Similar warnings from others in the field underscore the idea that, despite the hype, moving assessments and decisions to artificial intelligence can still be complicated. Skills assessments are only as good as the data they are trained on, and human input is crucial for a system to work.

“It is necessary to have a definition [of skills] that is easy to understand and useful for an algorithm,” says van der Meulen. He admits that AI may not be “100 percent accurate” and that problems may arise, for example, if employees “do not make the effort to ensure that their digital footprint is complete.”

That means that, in most cases, it should be recognized as a rough assessment of skills that staff and managers can correct and expand on, rather than something definitive.

To overcome this issue, J&J allows staff to edit their skills history and add information (goals, interests, certifications) that may not automatically be in the data sets, to ensure the AI ​​has as much information as possible.

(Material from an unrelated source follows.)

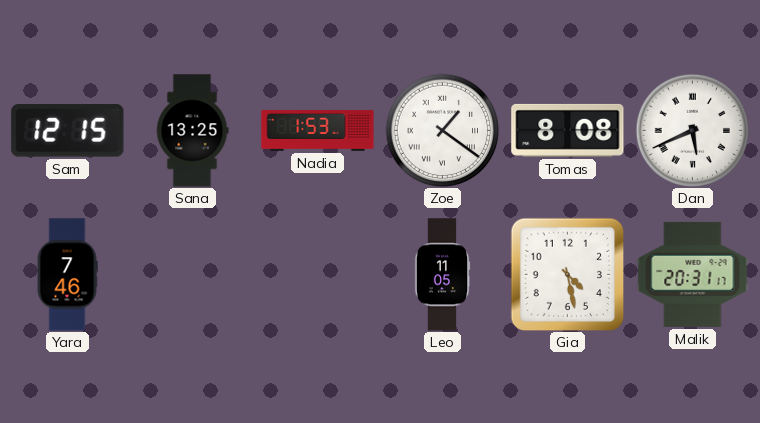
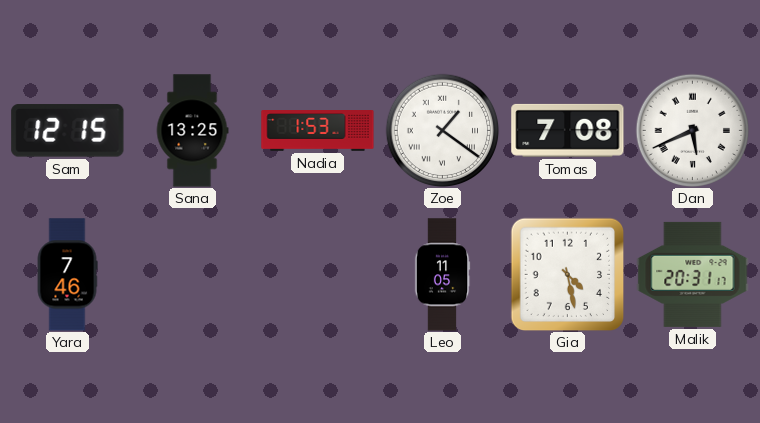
Tomas: 8:08 -> 7:08
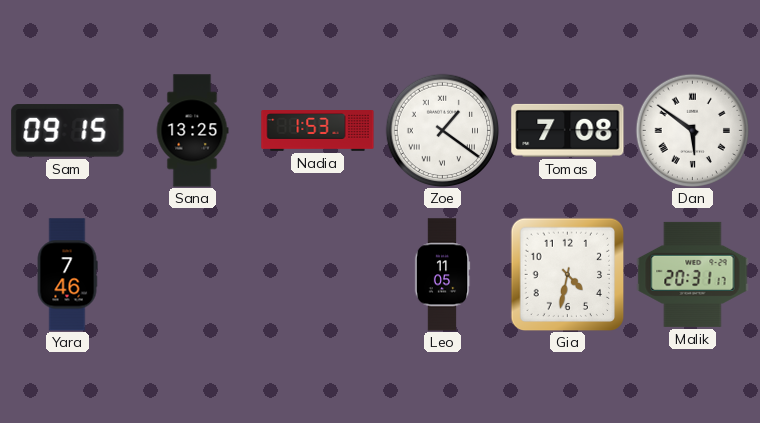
Sam: 12:15 -> 09:15
Dan: 5:41 -> 5:51
Gia: 4:28 -> 4:32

These limitations mean caution is still advised when using the technology, says Nimmi Patel, director of skills, talent and diversity at Tech UK, the British trade body. “AI can process large amounts of data very quickly. But algorithmic evaluation as it exists today could struggle to understand the nuances of individual growth and development trajectories.”

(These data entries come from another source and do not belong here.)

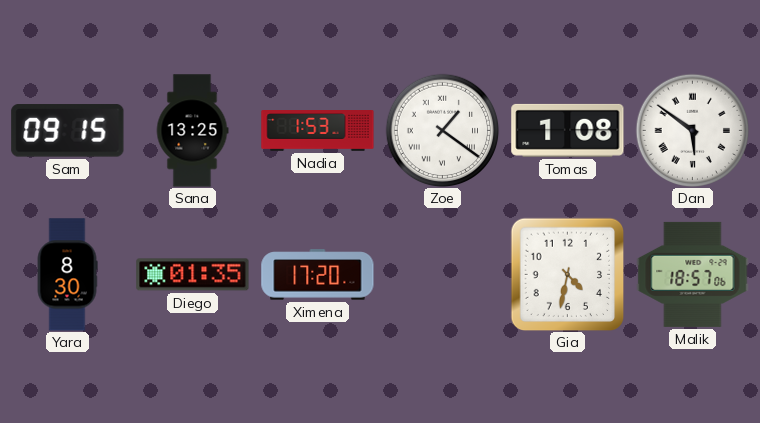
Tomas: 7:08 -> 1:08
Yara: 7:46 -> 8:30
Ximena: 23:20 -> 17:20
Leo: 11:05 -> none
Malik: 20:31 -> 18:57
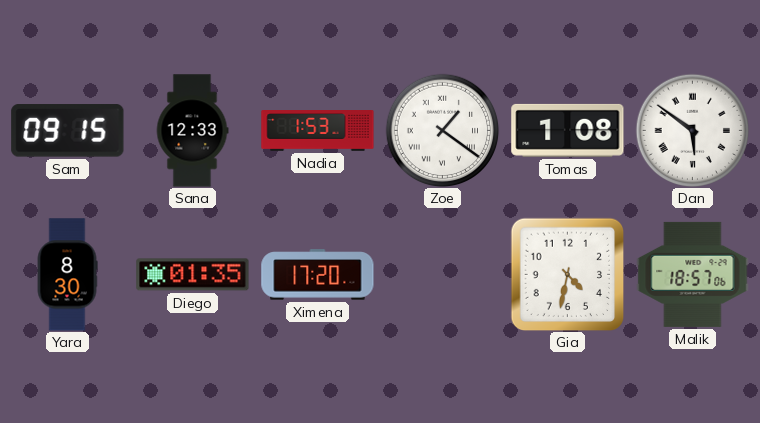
Sana: 13:25 -> 12:33
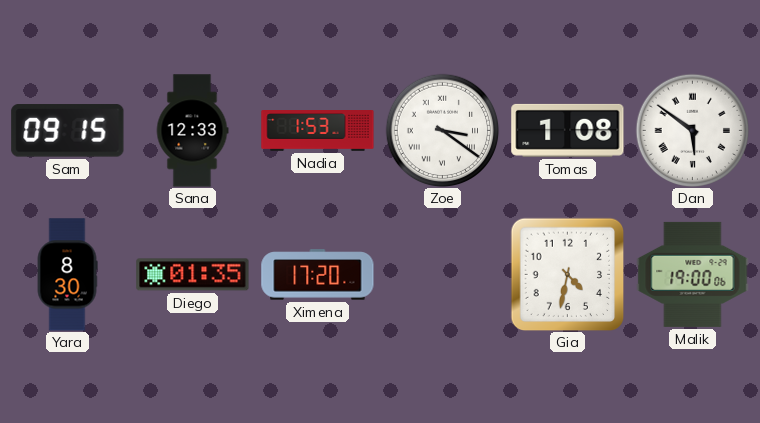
Zoe: 1:21 -> 3:21
Malik: 18:57 -> 19:00
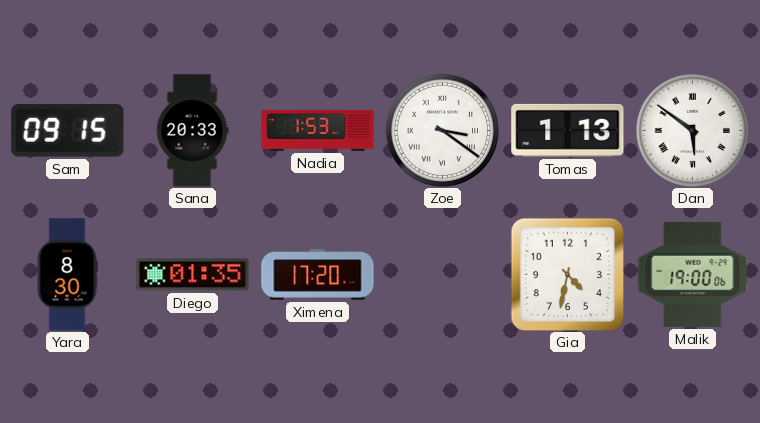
Sana: 12:33 -> 20:33
Tomas: 1:08 -> 1:13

She believes that “high-risk growth and assessment decisions are best suited to remain under human supervision” through a hybrid approach.

At J&J, Swanson emphasizes that AI skills assessments are not used in day-to-day performance management. At both J&J and DHL, participation is optional. But early numbers show that AI platforms have been popular in both organizations. “It’s about understanding the big picture of our organization’s skills and helping people know exactly where they should focus their learning,” Swanson says.